Desfocalizar a dor, tornando o hospital um ambiente mais propício ao sorriso. Esta foi a proposta do baile de Carnaval do Centro de Tratamento de Queimados (CTQ), do Hospital Metropolitano de Urgência e Emergência (HMUE). Mais de 15 usuários do Sistema Único de Saúde (SUS), além de colaboradores da unidade de saúde participaram da celebração, cuja programação foi realizada nesta quinta-feira, 16/2. O auge da festa foi a premiação para a fantasia mais bonita, com máscaras montadas pelos próprios pacientes, utilizando material reciclável, conforme proposta da Classe Hospitalar. A ideia foi expandir o conceito do material reciclável, como uma das temáticas trabalhadas com os alunos pacientes.

Entre os adultos, o vencedor foi Daniel Paz, de 19 anos. Há sete dias, ele sofreu um acidente de trabalho, que acarretou ferimentos por queimadura nos membros superiores e inferiores. Embora internado e com o auxílio momentâneo de uma cadeira de rodas para se locomover, Daniel mantém a alegria como uma opção de vida. “Eu acredito que é preciso levar a vida assim. Sorrindo e sempre com esperança”, afirma Daniel, premiado com a fantasia do super-herói Capitão América. “A festa de Carnaval foi ótima. Nos deixa animado e com a sensação boa de felicidade”, argumenta Daniel.

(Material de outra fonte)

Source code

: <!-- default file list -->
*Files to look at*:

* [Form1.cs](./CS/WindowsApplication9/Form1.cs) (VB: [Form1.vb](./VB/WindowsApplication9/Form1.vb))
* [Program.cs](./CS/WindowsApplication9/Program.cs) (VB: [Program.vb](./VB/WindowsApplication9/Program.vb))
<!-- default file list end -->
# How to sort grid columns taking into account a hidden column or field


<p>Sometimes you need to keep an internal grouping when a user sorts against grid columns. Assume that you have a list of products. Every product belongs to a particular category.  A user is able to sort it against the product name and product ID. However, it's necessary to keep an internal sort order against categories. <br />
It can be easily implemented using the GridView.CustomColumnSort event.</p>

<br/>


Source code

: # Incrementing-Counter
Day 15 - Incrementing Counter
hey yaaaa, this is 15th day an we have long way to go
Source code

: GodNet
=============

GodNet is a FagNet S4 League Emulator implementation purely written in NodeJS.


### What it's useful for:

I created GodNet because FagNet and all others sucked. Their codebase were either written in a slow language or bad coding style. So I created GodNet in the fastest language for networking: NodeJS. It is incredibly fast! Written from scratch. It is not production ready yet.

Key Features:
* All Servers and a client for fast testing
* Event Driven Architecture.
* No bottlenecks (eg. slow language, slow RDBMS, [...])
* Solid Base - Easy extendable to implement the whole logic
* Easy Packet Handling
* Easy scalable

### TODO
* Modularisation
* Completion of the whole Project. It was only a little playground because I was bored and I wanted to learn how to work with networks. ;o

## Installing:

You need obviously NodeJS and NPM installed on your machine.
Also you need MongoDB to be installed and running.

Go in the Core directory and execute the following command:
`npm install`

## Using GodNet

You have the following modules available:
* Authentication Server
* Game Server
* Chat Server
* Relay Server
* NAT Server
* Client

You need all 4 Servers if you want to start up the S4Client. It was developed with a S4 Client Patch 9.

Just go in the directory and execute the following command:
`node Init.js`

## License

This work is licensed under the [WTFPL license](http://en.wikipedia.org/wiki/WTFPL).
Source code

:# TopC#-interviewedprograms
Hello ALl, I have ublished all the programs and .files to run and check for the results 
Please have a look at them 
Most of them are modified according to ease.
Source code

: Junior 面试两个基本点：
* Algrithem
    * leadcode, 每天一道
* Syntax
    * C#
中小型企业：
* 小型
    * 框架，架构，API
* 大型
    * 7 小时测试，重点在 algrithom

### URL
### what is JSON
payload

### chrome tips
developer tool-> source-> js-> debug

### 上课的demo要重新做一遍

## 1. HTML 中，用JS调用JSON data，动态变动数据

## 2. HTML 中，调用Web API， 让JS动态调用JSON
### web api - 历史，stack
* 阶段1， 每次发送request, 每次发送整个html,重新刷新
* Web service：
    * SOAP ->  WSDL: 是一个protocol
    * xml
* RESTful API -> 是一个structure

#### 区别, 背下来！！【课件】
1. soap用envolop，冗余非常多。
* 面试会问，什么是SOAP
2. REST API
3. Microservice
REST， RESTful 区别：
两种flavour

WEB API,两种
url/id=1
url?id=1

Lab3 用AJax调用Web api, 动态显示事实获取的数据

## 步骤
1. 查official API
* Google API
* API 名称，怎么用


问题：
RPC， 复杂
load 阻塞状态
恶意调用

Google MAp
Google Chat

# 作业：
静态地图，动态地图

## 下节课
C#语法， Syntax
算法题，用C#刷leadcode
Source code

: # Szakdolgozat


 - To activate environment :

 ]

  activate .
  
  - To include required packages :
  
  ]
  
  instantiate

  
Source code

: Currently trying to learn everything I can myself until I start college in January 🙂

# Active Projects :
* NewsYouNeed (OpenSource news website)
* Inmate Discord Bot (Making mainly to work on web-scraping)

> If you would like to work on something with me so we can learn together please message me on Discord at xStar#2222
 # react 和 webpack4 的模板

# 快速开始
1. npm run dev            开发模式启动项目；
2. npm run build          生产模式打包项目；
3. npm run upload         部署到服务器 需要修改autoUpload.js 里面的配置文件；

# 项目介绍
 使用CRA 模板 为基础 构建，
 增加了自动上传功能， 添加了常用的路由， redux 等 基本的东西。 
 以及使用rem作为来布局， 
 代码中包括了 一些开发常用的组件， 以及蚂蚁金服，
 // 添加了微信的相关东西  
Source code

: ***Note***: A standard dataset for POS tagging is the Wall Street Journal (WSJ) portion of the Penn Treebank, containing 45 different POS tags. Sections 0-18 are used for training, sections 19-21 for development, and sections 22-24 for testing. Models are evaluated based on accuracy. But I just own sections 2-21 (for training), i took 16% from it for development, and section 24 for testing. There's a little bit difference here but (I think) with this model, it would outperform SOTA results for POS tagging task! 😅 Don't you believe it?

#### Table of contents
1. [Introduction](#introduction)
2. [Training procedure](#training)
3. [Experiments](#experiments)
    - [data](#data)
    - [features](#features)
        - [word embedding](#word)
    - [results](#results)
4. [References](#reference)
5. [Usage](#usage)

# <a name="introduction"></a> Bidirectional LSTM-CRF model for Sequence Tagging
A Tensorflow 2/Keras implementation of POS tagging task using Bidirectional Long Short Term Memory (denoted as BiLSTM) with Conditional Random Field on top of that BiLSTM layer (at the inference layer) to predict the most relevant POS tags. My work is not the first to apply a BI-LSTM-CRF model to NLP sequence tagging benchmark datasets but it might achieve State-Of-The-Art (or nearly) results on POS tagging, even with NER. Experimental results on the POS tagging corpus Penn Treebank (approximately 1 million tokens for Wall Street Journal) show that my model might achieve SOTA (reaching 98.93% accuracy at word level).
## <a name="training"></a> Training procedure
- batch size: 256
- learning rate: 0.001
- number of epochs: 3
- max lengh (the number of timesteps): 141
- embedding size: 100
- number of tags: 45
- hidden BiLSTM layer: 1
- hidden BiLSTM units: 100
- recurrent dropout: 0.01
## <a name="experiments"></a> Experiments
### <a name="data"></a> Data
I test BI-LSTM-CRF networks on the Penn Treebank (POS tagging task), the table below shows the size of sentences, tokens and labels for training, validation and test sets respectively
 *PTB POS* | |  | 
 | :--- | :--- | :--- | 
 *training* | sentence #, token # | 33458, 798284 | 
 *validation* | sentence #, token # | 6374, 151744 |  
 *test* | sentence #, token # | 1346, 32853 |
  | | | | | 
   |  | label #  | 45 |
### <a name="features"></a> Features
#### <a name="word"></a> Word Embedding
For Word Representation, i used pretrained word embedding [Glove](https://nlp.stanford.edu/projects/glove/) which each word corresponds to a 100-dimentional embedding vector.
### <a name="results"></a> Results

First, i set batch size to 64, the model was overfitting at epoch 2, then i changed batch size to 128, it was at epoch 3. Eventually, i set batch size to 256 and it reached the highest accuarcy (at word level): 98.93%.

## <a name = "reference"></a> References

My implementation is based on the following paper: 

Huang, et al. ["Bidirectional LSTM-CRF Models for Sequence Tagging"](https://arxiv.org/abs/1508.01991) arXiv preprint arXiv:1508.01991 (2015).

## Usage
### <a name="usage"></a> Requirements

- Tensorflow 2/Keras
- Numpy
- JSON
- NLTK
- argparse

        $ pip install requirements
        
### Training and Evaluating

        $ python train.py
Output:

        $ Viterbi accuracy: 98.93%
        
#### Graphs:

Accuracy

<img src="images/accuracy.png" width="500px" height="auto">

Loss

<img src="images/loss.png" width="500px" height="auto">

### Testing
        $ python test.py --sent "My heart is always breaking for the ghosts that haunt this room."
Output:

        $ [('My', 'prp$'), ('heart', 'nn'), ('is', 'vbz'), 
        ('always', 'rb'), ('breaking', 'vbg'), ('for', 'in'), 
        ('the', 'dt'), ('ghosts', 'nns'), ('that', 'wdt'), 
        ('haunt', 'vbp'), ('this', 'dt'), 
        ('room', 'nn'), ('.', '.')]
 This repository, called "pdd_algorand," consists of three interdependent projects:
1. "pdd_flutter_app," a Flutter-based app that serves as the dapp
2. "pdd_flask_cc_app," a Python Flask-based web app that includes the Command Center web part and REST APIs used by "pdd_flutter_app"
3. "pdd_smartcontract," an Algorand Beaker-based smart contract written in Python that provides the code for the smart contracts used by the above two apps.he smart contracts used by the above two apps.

Segundo a coordenadora de Humanização do Hospital Metropolitano, Roberta Cardins, esse tipo de atividade aproxima o paciente da rotina anterior aos acidentes. “Dentro de um hospital, você esquece da vida lá fora, esquece das comemorações, como o Carnaval. Esta atividade funciona também para mostrar que o hospital, que é um ambiente de cura, também tem um momento de alegria, festa, atividade lúdica”, afirma. A psicóloga Jacqueline China, por sua vez, considera que o ambiente posterior a celebração tende a ser mais favorável. “Afinal, o usuário se sente mais motivado, mais animado e gera um entrosamento ainda maior entre a equipe do hospital e os familiares”, detalhou.

Gerenciado pela Pró-Saúde Associação Beneficente de Assistência Social e Hospital sob contrato com a Secretaria de Estado de Saúde Pública (Sespa), o Hospital Metropolitano é referência na região Norte para atendimento a vítimas de queimaduras. Em 2016, atendeu 533 queimados. Em janeiro deste ano, a unidade já registra 58 atendimentos. A coordenadora de enfermagem do Centro de Tratamento de Queimados, Karla Santos, explicou que o CTQ  atende vítimas de acidente doméstico e de trabalho. “Nós trabalhamos em prol do restabelecimento do paciente. Em média, eles ficam internados de 15 a 20 dias, dependendo da queimadura. Por isso, a atividade, como o Carnaval, traz alegria a todos”. O setor possui 22 leitos, dois de Unidade de Terapia Intensiva, 18 de internação e dois de urgência, sendo que também possui um bloco cirúrgico com duas salas.